Disaster Response Staging Area
A disaster scenario typically requires external resources beyond the scope of a company’s capabilities. In a major response, establishing a staging area (or areas) may be required to support an increase in activity and ongoing response operations.
In selecting a suitable staging area, the following criteria should be considered:
- Accessibility to impacted areas
- Location safety
- Proximity to secure parking, airports, docks, pier, or boat launches
- Accessibility to large trucks and trailers that may be used to transfer equipment
- Accessibility to basic needs
- Accessibility to necessary utilities
In addition, the staging area should:
- Be in a large open area in order to provide potential equipment storage and increased responder population
- Not interfere with equipment loading and offloading operations
- Have a dock/pier on site for deploying equipment if emergency is near shore or offshore
- Have moorage available for vessels to aid the loading/offloading of personnel, as necessary
Disaster Plan Considerations
Other key considerations to be included in a disaster management plan include:
- Communication Plan: Should identify telephone numbers and radio frequencies used by responders. This may also involve activation of multiple types of communications equipment and coordination among multiple responding agencies and contractors.

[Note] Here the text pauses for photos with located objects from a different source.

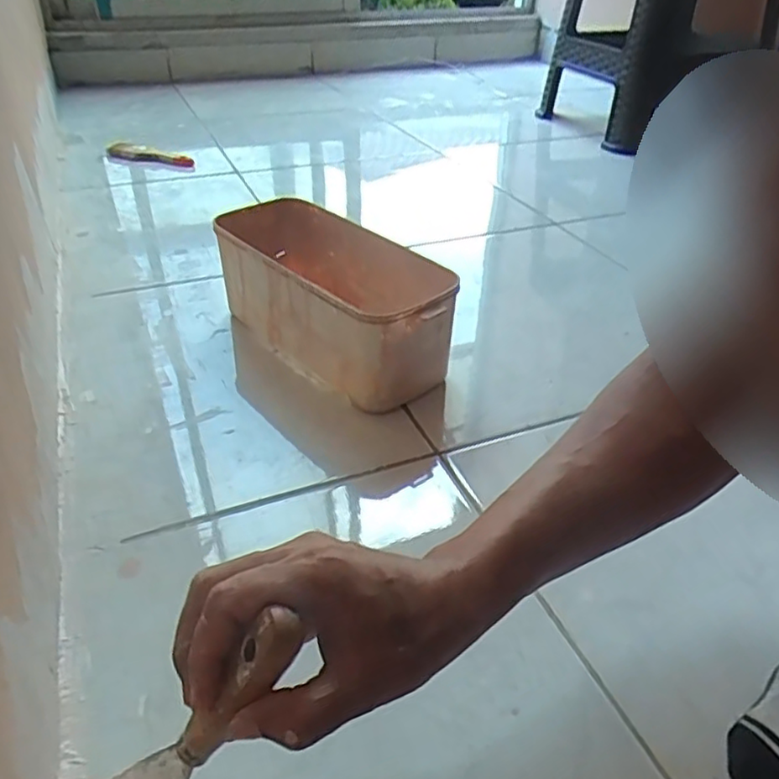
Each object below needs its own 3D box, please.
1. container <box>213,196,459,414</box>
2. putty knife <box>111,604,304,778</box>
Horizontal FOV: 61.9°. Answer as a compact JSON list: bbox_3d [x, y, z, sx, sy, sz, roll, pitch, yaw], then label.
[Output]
[{"bbox_3d":[-0.052,-0.095,0.676,0.144,0.114,0.280,-29,46,-34],"label":"container"},{"bbox_3d":[-0.090,0.166,0.287,0.015,0.172,0.062,25,19,-41],"label":"putty knife"}]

- Public Affairs Plan: Contains guidelines for dealing with the media during an emergency. The Incident Commander will play a key role in providing the initial public assessment and taking the first steps to provide situational understanding.
- Site Security Measures: The potential for increased public attention created towards a disaster site may require additional security measures to be implemented. Several measures should be planned in advance to prepare security personnel for possible security events that may occur.
- Waste Management Procedures: Disposal plans should be in place to manage increased waste from the initial disaster, as well as from the increased activity surrounding the disaster. Waste management needs may be overlooked in the emergency phase of a response, which could result in delays and interruption of cleanup operations.
- Demobilization Plan: These guidelines provide an organized set of procedures to help facilitate and expedite a return to normal operating conditions, and help to minimize costs by standing down response resources in a timely manner.